Aim of the task
Where "tile" appears in a line of the entries below, that line should be copied.

_ _ _ _ _

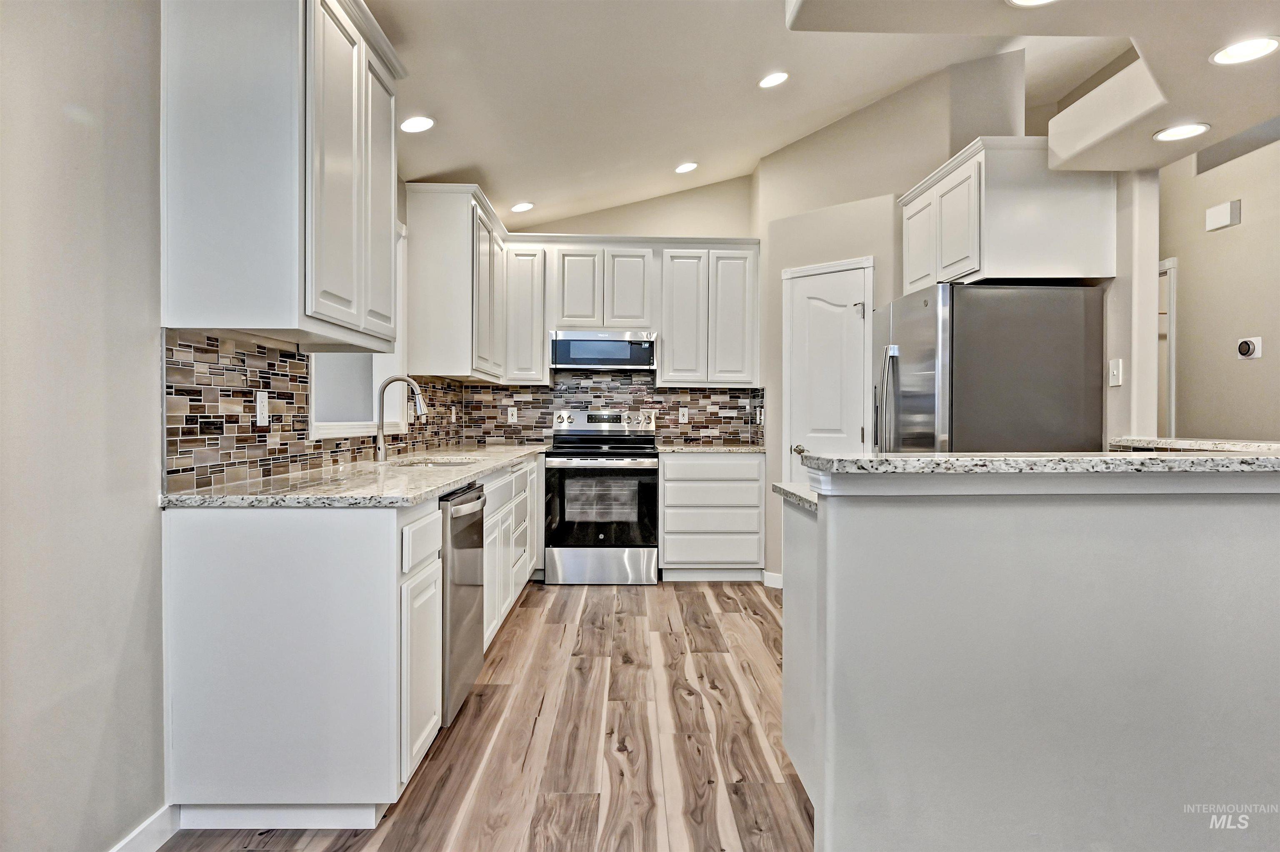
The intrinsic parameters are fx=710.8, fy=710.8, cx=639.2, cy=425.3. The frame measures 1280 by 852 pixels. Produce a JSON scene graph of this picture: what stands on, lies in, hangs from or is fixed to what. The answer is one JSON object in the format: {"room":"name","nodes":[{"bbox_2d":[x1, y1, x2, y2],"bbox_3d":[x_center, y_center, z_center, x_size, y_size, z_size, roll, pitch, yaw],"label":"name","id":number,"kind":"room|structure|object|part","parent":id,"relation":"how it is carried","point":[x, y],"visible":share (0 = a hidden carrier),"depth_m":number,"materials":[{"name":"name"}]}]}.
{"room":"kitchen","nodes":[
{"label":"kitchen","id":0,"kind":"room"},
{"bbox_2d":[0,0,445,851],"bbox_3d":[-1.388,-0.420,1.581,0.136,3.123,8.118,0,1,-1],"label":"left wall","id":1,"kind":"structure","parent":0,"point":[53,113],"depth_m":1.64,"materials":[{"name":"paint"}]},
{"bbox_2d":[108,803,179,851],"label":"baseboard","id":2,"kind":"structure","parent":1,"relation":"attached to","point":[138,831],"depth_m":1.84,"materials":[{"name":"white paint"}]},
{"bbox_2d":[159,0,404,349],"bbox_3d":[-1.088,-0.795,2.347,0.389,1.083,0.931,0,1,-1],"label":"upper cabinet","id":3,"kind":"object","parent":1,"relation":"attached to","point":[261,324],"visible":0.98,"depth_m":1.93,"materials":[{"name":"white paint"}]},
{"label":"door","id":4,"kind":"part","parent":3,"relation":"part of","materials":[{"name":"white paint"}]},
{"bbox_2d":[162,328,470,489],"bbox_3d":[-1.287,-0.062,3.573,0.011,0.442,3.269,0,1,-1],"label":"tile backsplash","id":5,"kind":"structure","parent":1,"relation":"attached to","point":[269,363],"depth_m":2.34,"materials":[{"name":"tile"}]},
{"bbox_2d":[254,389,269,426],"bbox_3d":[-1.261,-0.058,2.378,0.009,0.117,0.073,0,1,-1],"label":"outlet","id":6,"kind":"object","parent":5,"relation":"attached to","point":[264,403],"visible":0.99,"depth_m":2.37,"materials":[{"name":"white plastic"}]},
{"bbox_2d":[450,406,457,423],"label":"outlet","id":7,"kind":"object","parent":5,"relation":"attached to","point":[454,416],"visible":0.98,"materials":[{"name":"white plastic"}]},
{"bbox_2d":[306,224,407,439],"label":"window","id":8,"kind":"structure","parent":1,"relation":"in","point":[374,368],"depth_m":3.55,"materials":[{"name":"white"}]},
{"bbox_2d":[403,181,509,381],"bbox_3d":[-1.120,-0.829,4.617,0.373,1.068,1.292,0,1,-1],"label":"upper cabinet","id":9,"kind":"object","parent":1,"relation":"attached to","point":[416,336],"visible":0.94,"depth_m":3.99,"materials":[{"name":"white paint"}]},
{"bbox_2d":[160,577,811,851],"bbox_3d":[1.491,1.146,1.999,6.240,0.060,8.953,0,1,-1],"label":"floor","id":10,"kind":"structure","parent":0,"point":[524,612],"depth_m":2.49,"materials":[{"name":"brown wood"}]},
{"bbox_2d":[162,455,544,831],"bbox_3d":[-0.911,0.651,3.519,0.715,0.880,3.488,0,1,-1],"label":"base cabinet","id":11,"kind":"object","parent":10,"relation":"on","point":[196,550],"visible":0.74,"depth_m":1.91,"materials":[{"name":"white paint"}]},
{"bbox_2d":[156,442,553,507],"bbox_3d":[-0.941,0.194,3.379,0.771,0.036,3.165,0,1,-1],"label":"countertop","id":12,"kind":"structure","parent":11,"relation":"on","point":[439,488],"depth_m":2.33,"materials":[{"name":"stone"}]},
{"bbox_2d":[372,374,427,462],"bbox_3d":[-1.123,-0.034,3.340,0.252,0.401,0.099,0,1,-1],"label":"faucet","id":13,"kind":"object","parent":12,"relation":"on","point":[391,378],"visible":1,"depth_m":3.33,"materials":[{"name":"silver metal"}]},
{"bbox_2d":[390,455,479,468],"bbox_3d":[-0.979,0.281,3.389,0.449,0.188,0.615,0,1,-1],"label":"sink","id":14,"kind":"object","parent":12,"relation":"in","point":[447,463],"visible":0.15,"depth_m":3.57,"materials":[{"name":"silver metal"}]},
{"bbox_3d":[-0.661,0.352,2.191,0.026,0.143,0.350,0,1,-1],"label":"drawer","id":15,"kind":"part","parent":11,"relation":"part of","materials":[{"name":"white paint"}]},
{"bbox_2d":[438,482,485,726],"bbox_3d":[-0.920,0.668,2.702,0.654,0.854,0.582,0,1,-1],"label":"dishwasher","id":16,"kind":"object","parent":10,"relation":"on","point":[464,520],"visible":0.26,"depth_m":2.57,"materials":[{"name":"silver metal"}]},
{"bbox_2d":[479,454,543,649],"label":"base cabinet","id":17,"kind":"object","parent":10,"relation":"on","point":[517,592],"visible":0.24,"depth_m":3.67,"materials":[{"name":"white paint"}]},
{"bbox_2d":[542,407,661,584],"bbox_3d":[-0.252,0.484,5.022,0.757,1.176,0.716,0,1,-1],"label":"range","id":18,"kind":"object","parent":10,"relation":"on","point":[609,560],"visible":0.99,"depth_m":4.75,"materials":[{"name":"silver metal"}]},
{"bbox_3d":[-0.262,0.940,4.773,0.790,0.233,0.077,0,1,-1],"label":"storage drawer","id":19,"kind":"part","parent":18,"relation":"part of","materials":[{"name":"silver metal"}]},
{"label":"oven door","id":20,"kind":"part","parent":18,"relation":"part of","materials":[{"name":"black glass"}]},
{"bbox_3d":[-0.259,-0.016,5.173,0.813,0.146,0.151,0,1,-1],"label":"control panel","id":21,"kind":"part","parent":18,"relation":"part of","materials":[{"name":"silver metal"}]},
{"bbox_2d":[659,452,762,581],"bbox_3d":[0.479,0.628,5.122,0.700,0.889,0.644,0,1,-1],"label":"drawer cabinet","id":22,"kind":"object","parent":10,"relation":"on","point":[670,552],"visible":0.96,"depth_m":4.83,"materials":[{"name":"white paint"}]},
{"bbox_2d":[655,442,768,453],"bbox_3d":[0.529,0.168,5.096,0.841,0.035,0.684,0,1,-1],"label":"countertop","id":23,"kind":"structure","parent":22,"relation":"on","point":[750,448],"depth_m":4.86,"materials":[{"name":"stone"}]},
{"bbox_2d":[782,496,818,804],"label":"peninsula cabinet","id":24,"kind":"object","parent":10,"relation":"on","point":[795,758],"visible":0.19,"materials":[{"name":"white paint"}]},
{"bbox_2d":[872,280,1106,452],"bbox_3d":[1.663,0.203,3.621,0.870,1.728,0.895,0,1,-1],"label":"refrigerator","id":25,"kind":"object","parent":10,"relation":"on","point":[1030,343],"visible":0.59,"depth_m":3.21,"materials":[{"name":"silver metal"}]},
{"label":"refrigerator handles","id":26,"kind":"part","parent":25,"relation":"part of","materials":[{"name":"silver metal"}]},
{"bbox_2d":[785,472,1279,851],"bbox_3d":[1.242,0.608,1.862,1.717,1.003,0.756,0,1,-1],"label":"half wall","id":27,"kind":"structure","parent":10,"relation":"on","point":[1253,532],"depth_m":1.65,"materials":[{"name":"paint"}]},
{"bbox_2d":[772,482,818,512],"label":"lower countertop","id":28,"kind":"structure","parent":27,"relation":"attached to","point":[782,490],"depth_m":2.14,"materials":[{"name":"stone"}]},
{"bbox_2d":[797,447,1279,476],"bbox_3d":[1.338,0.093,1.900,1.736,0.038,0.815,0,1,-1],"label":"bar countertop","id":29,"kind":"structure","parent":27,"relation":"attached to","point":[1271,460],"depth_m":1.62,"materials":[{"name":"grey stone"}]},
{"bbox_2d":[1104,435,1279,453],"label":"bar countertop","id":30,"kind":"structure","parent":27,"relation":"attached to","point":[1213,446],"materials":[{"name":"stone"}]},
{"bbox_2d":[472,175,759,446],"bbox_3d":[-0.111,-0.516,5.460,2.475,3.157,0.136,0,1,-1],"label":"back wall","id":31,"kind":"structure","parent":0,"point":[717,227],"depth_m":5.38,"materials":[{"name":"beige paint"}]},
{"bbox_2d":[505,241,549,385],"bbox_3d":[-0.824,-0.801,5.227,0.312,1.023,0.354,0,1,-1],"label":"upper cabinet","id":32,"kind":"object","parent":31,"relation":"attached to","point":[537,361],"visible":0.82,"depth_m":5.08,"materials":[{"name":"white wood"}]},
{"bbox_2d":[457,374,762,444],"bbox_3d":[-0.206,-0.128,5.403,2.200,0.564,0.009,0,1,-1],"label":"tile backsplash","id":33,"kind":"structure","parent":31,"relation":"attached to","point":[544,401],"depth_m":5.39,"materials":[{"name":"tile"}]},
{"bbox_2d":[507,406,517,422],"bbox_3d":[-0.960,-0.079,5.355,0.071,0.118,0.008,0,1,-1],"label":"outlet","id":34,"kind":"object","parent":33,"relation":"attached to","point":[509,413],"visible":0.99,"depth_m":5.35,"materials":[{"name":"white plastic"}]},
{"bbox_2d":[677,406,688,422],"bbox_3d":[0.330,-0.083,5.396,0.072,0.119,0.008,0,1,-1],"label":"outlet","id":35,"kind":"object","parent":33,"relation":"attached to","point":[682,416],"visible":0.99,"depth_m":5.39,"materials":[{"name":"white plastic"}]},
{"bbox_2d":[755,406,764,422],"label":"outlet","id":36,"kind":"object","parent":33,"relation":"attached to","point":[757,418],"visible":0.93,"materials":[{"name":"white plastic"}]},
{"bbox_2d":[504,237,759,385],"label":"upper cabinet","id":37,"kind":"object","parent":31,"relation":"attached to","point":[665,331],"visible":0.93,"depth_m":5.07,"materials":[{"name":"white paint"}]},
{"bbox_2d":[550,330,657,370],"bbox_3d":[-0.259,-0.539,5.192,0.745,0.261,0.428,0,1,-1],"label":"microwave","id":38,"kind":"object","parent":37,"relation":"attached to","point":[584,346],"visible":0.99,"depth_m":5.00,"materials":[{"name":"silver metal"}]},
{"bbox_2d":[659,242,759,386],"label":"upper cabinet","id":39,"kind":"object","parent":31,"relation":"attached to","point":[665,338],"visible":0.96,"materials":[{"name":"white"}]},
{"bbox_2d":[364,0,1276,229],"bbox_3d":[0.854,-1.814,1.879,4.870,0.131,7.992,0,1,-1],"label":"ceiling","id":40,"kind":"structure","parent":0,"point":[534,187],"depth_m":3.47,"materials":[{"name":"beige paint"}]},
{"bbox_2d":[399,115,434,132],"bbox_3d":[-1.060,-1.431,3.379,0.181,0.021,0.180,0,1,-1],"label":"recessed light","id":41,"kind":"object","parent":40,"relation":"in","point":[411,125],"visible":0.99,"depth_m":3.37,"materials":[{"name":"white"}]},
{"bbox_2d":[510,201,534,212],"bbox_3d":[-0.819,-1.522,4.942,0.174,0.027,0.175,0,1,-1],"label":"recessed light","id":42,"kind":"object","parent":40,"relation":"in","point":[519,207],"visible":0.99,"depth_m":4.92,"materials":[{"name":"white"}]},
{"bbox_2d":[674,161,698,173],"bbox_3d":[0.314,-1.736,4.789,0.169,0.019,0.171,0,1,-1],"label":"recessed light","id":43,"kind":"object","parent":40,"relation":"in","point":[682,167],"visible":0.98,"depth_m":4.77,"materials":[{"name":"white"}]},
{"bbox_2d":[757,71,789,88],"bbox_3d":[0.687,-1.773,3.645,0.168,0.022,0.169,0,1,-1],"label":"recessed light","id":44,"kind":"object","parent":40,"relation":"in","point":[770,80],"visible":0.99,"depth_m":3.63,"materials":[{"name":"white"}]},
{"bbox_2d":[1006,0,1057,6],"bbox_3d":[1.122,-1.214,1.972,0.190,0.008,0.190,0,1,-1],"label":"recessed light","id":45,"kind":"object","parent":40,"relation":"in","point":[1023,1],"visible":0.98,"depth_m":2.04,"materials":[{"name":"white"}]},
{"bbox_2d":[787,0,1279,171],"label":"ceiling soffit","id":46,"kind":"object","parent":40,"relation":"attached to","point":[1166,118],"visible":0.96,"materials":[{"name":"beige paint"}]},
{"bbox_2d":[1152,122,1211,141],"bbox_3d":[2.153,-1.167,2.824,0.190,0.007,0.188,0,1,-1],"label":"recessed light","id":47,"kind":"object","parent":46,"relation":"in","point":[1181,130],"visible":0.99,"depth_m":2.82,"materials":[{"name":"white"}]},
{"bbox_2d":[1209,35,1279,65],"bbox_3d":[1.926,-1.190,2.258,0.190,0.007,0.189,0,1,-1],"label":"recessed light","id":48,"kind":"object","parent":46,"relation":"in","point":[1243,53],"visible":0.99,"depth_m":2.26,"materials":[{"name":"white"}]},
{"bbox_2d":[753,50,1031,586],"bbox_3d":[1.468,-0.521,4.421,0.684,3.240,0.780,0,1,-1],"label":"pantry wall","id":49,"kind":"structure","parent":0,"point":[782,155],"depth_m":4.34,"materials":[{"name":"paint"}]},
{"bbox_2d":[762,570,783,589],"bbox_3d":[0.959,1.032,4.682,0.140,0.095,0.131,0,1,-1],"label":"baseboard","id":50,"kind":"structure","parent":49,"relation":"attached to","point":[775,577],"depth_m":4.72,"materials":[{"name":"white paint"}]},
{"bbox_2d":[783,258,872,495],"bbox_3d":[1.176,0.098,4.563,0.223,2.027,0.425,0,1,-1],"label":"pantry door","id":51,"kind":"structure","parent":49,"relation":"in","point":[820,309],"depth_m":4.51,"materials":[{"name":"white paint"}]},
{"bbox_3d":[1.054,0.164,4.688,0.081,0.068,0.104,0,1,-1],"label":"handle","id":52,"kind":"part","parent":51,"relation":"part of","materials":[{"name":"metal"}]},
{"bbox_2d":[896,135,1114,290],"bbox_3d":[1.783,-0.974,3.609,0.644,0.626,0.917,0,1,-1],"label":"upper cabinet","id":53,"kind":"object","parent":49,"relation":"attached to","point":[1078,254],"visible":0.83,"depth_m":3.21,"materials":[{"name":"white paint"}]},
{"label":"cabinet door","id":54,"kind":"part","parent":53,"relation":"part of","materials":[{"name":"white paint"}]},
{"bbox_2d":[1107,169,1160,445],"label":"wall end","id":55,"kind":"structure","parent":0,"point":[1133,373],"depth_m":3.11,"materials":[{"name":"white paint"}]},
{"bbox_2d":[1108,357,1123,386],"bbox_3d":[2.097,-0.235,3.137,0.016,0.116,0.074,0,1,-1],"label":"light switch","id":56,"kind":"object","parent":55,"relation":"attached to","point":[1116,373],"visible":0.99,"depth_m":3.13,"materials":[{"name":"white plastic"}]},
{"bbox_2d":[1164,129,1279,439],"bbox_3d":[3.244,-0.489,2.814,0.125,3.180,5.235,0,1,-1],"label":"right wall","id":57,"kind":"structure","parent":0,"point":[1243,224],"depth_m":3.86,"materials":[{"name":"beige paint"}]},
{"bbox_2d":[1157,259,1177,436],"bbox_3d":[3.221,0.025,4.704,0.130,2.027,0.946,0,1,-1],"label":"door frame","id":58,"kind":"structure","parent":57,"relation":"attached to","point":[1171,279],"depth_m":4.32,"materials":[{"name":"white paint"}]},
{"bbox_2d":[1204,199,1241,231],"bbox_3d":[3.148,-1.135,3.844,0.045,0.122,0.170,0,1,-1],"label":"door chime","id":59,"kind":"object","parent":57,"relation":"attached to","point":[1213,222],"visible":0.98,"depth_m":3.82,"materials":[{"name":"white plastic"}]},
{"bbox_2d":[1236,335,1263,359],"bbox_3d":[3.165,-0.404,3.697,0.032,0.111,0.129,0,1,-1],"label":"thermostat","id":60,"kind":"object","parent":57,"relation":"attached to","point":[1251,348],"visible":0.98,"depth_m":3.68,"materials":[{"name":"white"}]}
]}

_ _ _ _ _

Exercise result
{"bbox_2d":[162,328,470,489],"bbox_3d":[-1.287,-0.062,3.573,0.011,0.442,3.269,0,1,-1],"label":"tile backsplash","id":5,"kind":"structure","parent":1,"relation":"attached to","point":[269,363],"depth_m":2.34,"materials":[{"name":"tile"}]},
{"bbox_2d":[457,374,762,444],"bbox_3d":[-0.206,-0.128,5.403,2.200,0.564,0.009,0,1,-1],"label":"tile backsplash","id":33,"kind":"structure","parent":31,"relation":"attached to","point":[544,401],"depth_m":5.39,"materials":[{"name":"tile"}]},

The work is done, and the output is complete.